:: INPUT ::
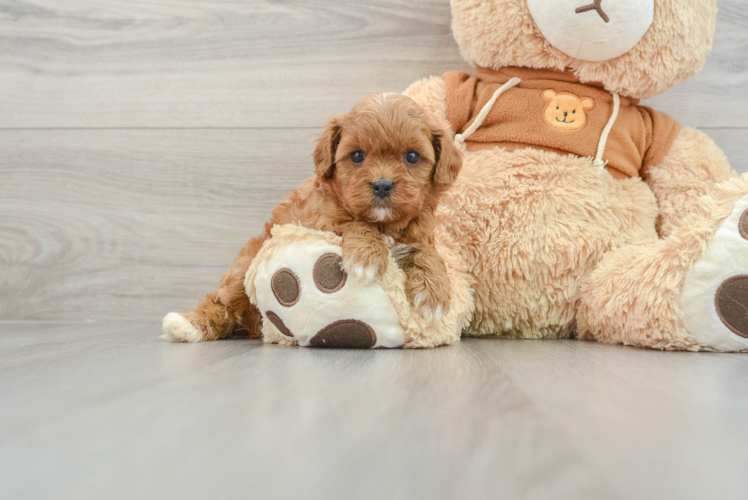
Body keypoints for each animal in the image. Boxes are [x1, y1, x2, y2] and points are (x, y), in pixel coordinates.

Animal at [164, 92, 462, 342]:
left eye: (412, 156)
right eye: (357, 156)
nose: (382, 185)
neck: (384, 223)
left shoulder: (420, 233)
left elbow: (428, 253)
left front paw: (433, 293)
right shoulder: (319, 221)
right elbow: (355, 223)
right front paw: (366, 257)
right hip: (246, 263)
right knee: (222, 301)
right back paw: (189, 325)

:: YOUR ASSIGNMENT ::
Only the lines from the one containing "right eye: (357, 156)" through the last line of the records should appear, each written out exactly.

:: SOLUTION FOR THIS EXERCISE ::
right eye: (357, 156)
nose: (382, 185)
neck: (384, 223)
left shoulder: (420, 233)
left elbow: (428, 253)
left front paw: (433, 293)
right shoulder: (319, 221)
right elbow: (355, 223)
right front paw: (366, 257)
right hip: (246, 263)
right knee: (222, 301)
right back paw: (189, 325)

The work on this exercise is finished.